Search code examples
machine-learninghbaseapache-flink

Flink HBase input for machine learning algorithms


I would like to use the Flink-HBase addon to read out data that then serves as an input for the Flink machine learning algorithms, respectively the SVM and MLR. Right now I first write the extracted data to a temporary file and then read it in via the libSVM method, but I guess there should be a more sophisticated way.

Do you have a code snippet or an idea how to do so?


Solution

  • There is no need to write the data to disk and then read it with MLUtils.readLibSVM. The reason is the following.

    MLUtils.readLibSVM expects a text file where each line is the sparse feature vector with its associated label. It uses the following format to represent the label-feature vector pair:

    <line> .=. <label> <feature>:<value> <feature>:<value> ... <feature>:<value> # <info>
    

    Where <feature> is the index of the subsequent value in the feature vector. MLUtils.readLibSVM can read files with this format and converts each line in a LabeledVector instance. Thus, you obtain a DataSet[LabeledVector] after having read the a libSVM file. And this is exactly the input format you need for the SVM and MultipleLinearRegression predictor.

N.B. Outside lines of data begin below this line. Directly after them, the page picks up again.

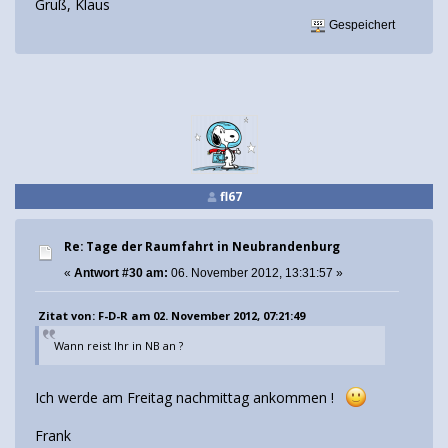
Gruß, Klaus
Gespeichert
fl67
Re: Tage der Raumfahrt in Neubrandenburg
«
Antwort #30 am:
06. November 2012, 13:31:57 »
Zitat von: F-D-R am 02. November 2012, 07:21:49
Wann reist Ihr in NB an ?
Ich werde am Freitag nachmittag ankommen !
Frank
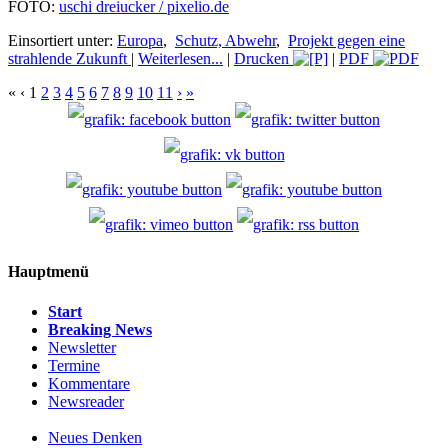
FOTO:
uschi dreiucker / pixelio.de
Einsortiert unter:
Europa
,
Schutz, Abwehr
,
Projekt gegen eine
strahlende Zukunft
|
Weiterlesen...
|
Drucken
|
PDF
«
‹
1
2
3
4
5
6
7
8
9
10
11
›
»
Hauptmenü
Start
Breaking News
Newsletter
Termine
Kommentare
Newsreader
Neues Denken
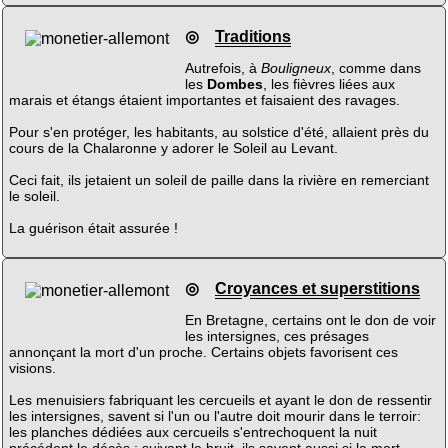
◎
Traditions
Autrefois, à
Bouligneux
, comme dans
les
Dombes
, les fièvres liées aux
marais et étangs étaient importantes et faisaient des ravages.
Pour s'en protéger, les habitants, au solstice d'été, allaient près du
cours de la Chalaronne y adorer le Soleil au Levant.
Ceci fait, ils jetaient un soleil de paille dans la rivière en remerciant
le soleil.
La guérison était assurée !
◎
Croyances et superstitions
En Bretagne, certains ont le don de voir
les intersignes, ces présages
annonçant la mort d'un proche. Certains objets favorisent ces
visions.
Les menuisiers fabriquant les cercueils et ayant le don de ressentir
les intersignes, savent si l'un ou l'autre doit mourir dans le terroir:
les planches dédiées aux cercueils s'entrechoquent la nuit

    However, depending on the data format you obtain from HBase, you first have to convert the data into the libSVM format. Otherwise, MLUtils.readLibSVM won't be able to read the written file. And if you convert the data, then you can also directly convert your data to a DataSet[LabeledVector] and use it as the input for Flink's ML algorithms. This avoids an unnecessary disk cycle.

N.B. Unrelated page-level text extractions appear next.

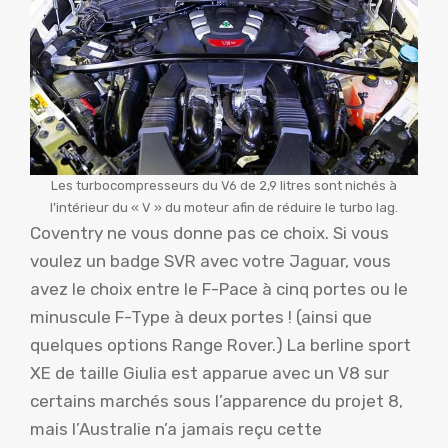
Les turbocompresseurs du V6 de 2,9 litres sont nichés à
l’intérieur du « V » du moteur afin de réduire le turbo lag.
Coventry ne vous donne pas ce choix. Si vous
voulez un badge SVR avec votre Jaguar, vous
avez le choix entre le F-Pace à cinq portes ou le
minuscule F-Type à deux portes ! (ainsi que
quelques options Range Rover.) La berline sport
XE de taille Giulia est apparue avec un V8 sur
certains marchés sous l’apparence du projet 8,
mais l’Australie n’a jamais reçu cette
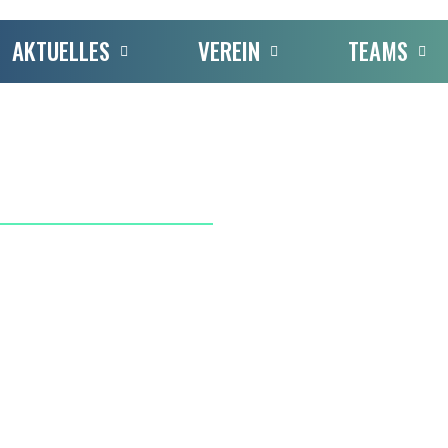
AKTUELLES
VEREIN
TEAMS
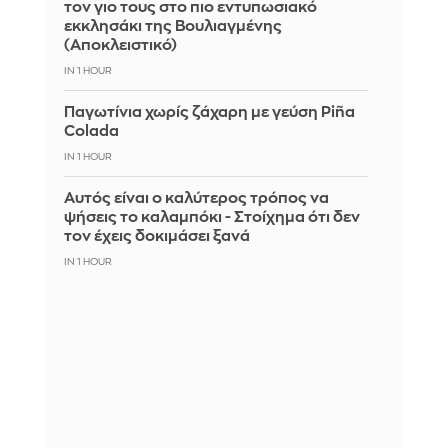
τον γιο τους στο πιο εντυπωσιακό
εκκλησάκι της Βουλιαγμένης
(Αποκλειστικό)
IN 1 HOUR
Παγωτίνια χωρίς ζάχαρη με γεύση Piña
Colada
IN 1 HOUR
Αυτός είναι ο καλύτερος τρόπος να
ψήσεις το καλαμπόκι - Στοίχημα ότι δεν
τον έχεις δοκιμάσει ξανά
IN 1 HOUR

    If you obtain from HBase a DataSet[String] where each string has the libSVM format (see the specification above), then you can apply a map operation on the HBase DataSet with the following map function.

    val hbaseInput: DataSet[String] = ...
    val labelCOODS = hbaseInput.flatMap {
      line =>
        // remove all comments which start with a '#'
        val commentFreeLine = line.takeWhile(_ != '#').trim
    
        if(commentFreeLine.nonEmpty) {
          val splits = commentFreeLine.split(' ')
          val label = splits.head.toDouble
          val sparseFeatures = splits.tail
          val coos = sparseFeatures.map {
            str =>
              val pair = str.split(':')
              require(
                pair.length == 2, 
                "Each feature entry has to have the form <feature>:<value>")
    
              // libSVM index is 1-based, but we expect it to be 0-based
              val index = pair(0).toInt - 1
              val value = pair(1).toDouble
    
              (index, value)
          }
    
          Some((label, coos))
        } else {
          None
        }
    
    // Calculate maximum dimension of vectors
    val dimensionDS = labelCOODS.map {
      labelCOO =>
        labelCOO._2.map( _._1 + 1 ).max
    }.reduce(scala.math.max(_, _))
    
    val labeledVectors: DataSet[LabeledVector] = 
      labelCOODS.map{ new RichMapFunction[(Double, Array[(Int, Double)]), LabeledVector] {
      var dimension = 0
    
      override def open(configuration: Configuration): Unit = {
        dimension = getRuntimeContext.getBroadcastVariable(DIMENSION).get(0)
      }
    
      override def map(value: (Double, Array[(Int, Double)])): LabeledVector = {
        new LabeledVector(value._1, SparseVector.fromCOO(dimension, value._2))
      }
    }}.withBroadcastSet(dimensionDS, DIMENSION)
    

    This will convert your libSVM format data into a data set of LabeledVectors.